## Supplied text
################
Effective Date: January 05, 1995
Parties:

IBS Financial

Sectors: Chemicals
Governing Law:  United States
Exhibit A


CONFIDENTIAL - NOT TO BE REPRODUCED OR CIRCULATED


SEIDMAN INVESTMENT PARTNERSHIP, L.P.


A NEW JERSEY LIMITED PARTNERSHIP


PRIVATE PLACEMENT MEMORANDUM


LIMITED PARTNERSHIP INTEREST


JANUARY 5, 1995


THIS PRIVATE PLACEMENT MEMORANDUM HAS BEEN SUBMITTED TO YOU CONFIDENTIALLY IN CONNECTION WITH THE PRIVATE PLACEMENT OF LIMITED PARTNERSHIP INTERESTS AND DOES NOT CONSTITUTE AN OFFER TO SELL OR THE SOLICITATION OF AN OFFER TO BUY THE INTERESTS IN ANY STATE OR JURISDICTION IN WHICH THE OFFER OR SALE OF THE INTERESTS WOULD BE PROHIBITED OR TO ANY ENTITY OR INDIVIDUAL NOT POSSESSING THE QUALIFICATIONS DESCRIBED IN THIS MEMORANDUM.
################
## Supplied records
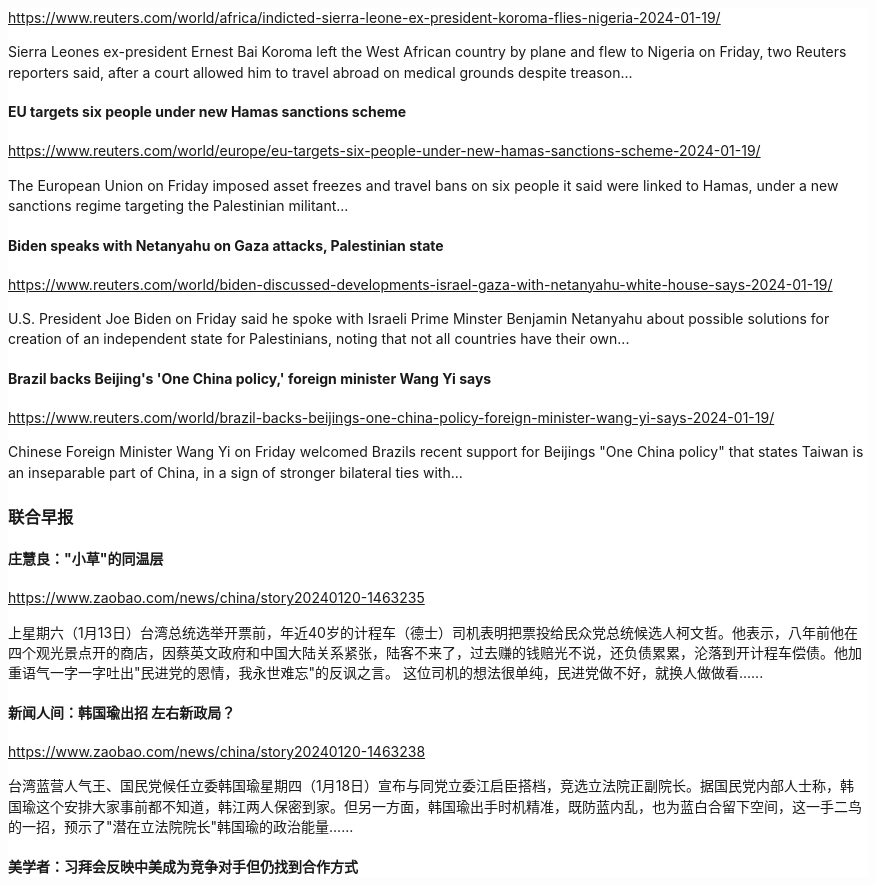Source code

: https://www.reuters.com/world/africa/indicted-sierra-leone-ex-president-koroma-flies-nigeria-2024-01-19/

Sierra Leones ex-president Ernest Bai Koroma left the West African
country by plane and flew to Nigeria on Friday, two Reuters reporters
said, after a court allowed him to travel abroad on medical grounds
despite treason\...

#### EU targets six people under new Hamas sanctions scheme

https://www.reuters.com/world/europe/eu-targets-six-people-under-new-hamas-sanctions-scheme-2024-01-19/

The European Union on Friday imposed asset freezes and travel bans on
six people it said were linked to Hamas, under a new sanctions regime
targeting the Palestinian militant\...

#### Biden speaks with Netanyahu on Gaza attacks, Palestinian state

https://www.reuters.com/world/biden-discussed-developments-israel-gaza-with-netanyahu-white-house-says-2024-01-19/

U.S. President Joe Biden on Friday said he spoke with Israeli Prime
Minster Benjamin Netanyahu about possible solutions for creation of an
independent state for Palestinians, noting that not all countries have
their own\...

#### Brazil backs Beijing's 'One China policy,' foreign minister Wang Yi says

https://www.reuters.com/world/brazil-backs-beijings-one-china-policy-foreign-minister-wang-yi-says-2024-01-19/

Chinese Foreign Minister Wang Yi on Friday welcomed Brazils recent
support for Beijings \"One China policy\" that states Taiwan is an
inseparable part of China, in a sign of stronger bilateral ties with\...

### 联合早报

#### 庄慧良："小草"的同温层

https://www.zaobao.com/news/china/story20240120-1463235

上星期六（1月13日）台湾总统选举开票前，年近40岁的计程车（德士）司机表明把票投给民众党总统候选人柯文哲。他表示，八年前他在四个观光景点开的商店，因蔡英文政府和中国大陆关系紧张，陆客不来了，过去赚的钱赔光不说，还负债累累，沦落到开计程车偿债。他加重语气一字一字吐出"民进党的恩情，我永世难忘"的反讽之言。
这位司机的想法很单纯，民进党做不好，就换人做做看......

#### 新闻人间：韩国瑜出招 左右新政局？

https://www.zaobao.com/news/china/story20240120-1463238

台湾蓝营人气王、国民党候任立委韩国瑜星期四（1月18日）宣布与同党立委江启臣搭档，竞选立法院正副院长。据国民党内部人士称，韩国瑜这个安排大家事前都不知道，韩江两人保密到家。但另一方面，韩国瑜出手时机精准，既防蓝内乱，也为蓝白合留下空间，这一手二鸟的一招，预示了"潜在立法院院长"韩国瑜的政治能量......

#### 美学者：习拜会反映中美成为竞争对手但仍找到合作方式
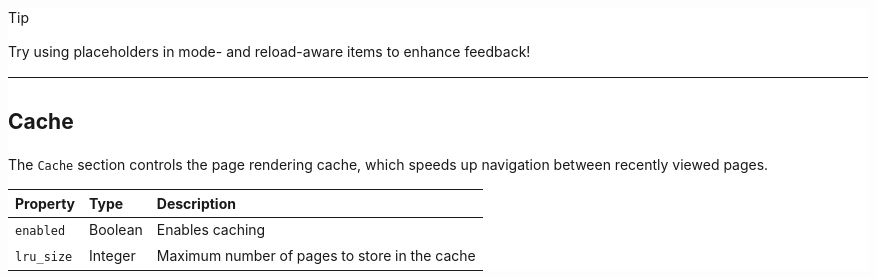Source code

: >[!TIP]
>Try using placeholders in mode- and reload-aware items to enhance feedback!

---

## Cache

The `Cache` section controls the page rendering cache, which speeds up navigation between recently viewed pages.

| Property | Type | Description |
| :--- | :--- | :--- |
| `enabled` | Boolean | Enables caching |
| `lru_size` | Integer | Maximum number of pages to store in the cache |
################
## Problems to work on
[1] Rewrite everything from "JANUARY 5, 1995" down to "IN THIS MEMORANDUM." in the placement memorandum, swapping "JURISDICTION" for "TERRITORY".
[2] Name every labeled field, such as the one for the effective date, that appears in the placement memorandum before "Exhibit A".

## Exercise responses
[1]
JANUARY 5, 1995


THIS PRIVATE PLACEMENT MEMORANDUM HAS BEEN SUBMITTED TO YOU CONFIDENTIALLY IN CONNECTION WITH THE PRIVATE PLACEMENT OF LIMITED PARTNERSHIP INTERESTS AND DOES NOT CONSTITUTE AN OFFER TO SELL OR THE SOLICITATION OF AN OFFER TO BUY THE INTERESTS IN ANY STATE OR TERRITORY IN WHICH THE OFFER OR SALE OF THE INTERESTS WOULD BE PROHIBITED OR TO ANY ENTITY OR INDIVIDUAL NOT POSSESSING THE QUALIFICATIONS DESCRIBED IN THIS MEMORANDUM.

[2] Effective Date, Parties, Sectors, Governing Law